### [What to work on]
Give the listing again, word for word, and let no picture into it.

========

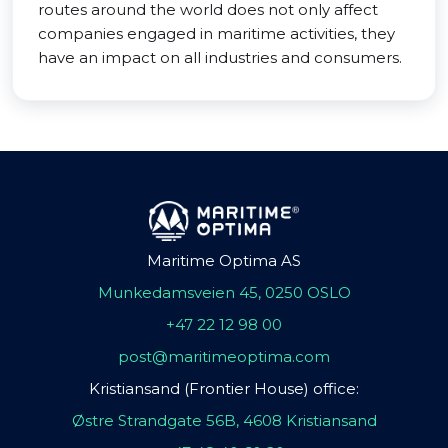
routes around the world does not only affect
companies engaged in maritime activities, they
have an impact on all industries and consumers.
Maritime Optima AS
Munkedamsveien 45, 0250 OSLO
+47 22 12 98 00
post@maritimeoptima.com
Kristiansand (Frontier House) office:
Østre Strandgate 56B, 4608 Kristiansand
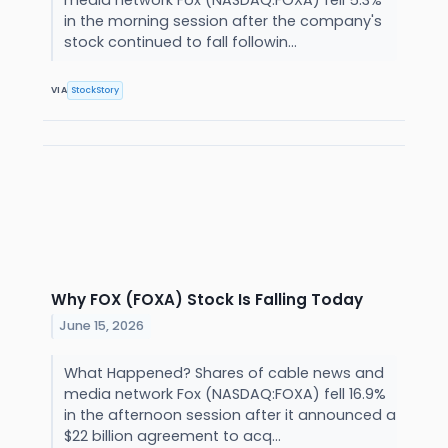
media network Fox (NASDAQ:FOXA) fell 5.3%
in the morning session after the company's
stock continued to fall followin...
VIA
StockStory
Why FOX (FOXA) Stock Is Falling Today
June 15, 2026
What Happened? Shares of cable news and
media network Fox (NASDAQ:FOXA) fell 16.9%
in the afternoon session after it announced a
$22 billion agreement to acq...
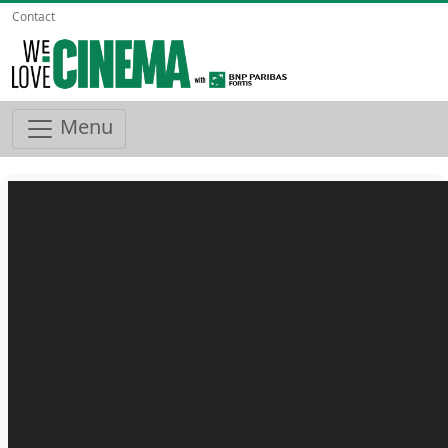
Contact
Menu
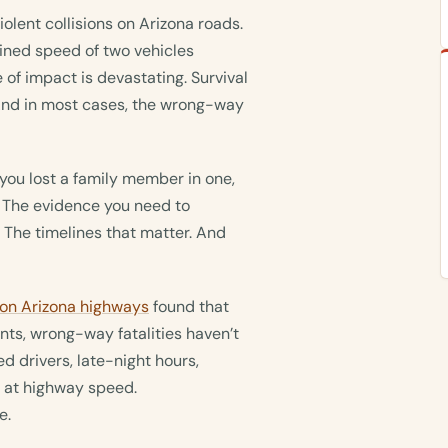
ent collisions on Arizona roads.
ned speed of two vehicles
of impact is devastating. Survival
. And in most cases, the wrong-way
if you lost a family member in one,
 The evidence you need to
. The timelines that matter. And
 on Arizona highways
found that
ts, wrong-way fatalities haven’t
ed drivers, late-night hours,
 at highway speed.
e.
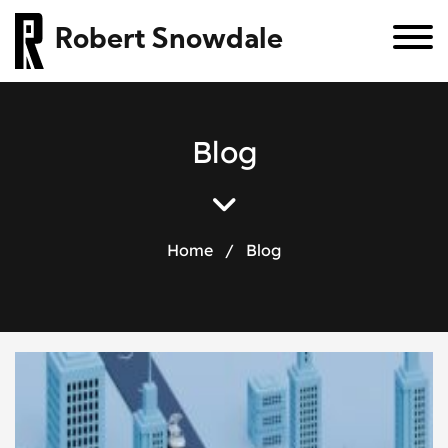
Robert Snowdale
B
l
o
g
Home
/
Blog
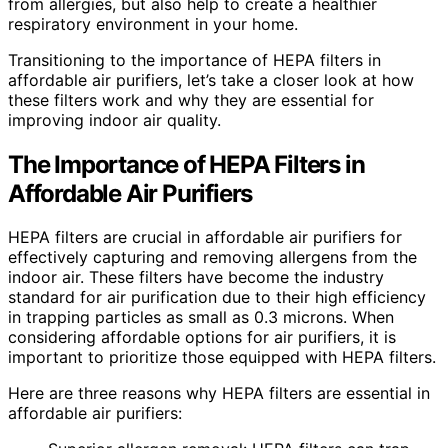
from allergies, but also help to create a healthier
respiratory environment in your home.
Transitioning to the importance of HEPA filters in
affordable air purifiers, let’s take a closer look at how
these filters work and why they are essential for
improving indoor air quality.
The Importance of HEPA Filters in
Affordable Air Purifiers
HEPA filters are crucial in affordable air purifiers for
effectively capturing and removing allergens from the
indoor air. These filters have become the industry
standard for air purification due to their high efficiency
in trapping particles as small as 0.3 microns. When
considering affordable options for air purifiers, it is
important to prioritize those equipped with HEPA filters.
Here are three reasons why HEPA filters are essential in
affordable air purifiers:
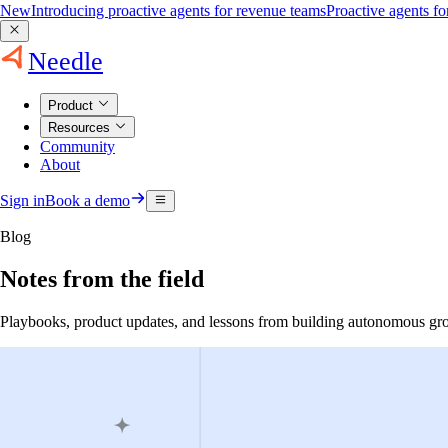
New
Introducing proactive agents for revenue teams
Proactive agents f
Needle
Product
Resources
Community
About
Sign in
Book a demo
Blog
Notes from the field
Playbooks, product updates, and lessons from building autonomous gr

========

### [Solution to the exercise]
routes around the world does not only affect
companies engaged in maritime activities, they
have an impact on all industries and consumers.
Maritime Optima AS
Munkedamsveien 45, 0250 OSLO
+47 22 12 98 00
post@maritimeoptima.com
Kristiansand (Frontier House) office:
Østre Strandgate 56B, 4608 Kristiansand
media network Fox (NASDAQ:FOXA) fell 5.3%
in the morning session after the company's
stock continued to fall followin...
VIA
StockStory
Why FOX (FOXA) Stock Is Falling Today
June 15, 2026
What Happened? Shares of cable news and
media network Fox (NASDAQ:FOXA) fell 16.9%
in the afternoon session after it announced a
$22 billion agreement to acq...
Contact
Menu
ent collisions on Arizona roads.
ned speed of two vehicles
of impact is devastating. Survival
. And in most cases, the wrong-way
if you lost a family member in one,
 The evidence you need to
. The timelines that matter. And
 on Arizona highways
found that
ts, wrong-way fatalities haven’t
ed drivers, late-night hours,
 at highway speed.
e.
Robert Snowdale
B
l
o
g
Home
/
Blog
from allergies, but also help to create a healthier
respiratory environment in your home.
Transitioning to the importance of HEPA filters in
affordable air purifiers, let’s take a closer look at how
these filters work and why they are essential for
improving indoor air quality.
The Importance of HEPA Filters in
Affordable Air Purifiers
HEPA filters are crucial in affordable air purifiers for
effectively capturing and removing allergens from the
indoor air. These filters have become the industry
standard for air purification due to their high efficiency
in trapping particles as small as 0.3 microns. When
considering affordable options for air purifiers, it is
important to prioritize those equipped with HEPA filters.
Here are three reasons why HEPA filters are essential in
affordable air purifiers:
New
Introducing proactive agents for revenue teams
Proactive agents f
Needle
Product
Resources
Community
About
Sign in
Book a demo
Blog
Notes from the field
Playbooks, product updates, and lessons from building autonomous gr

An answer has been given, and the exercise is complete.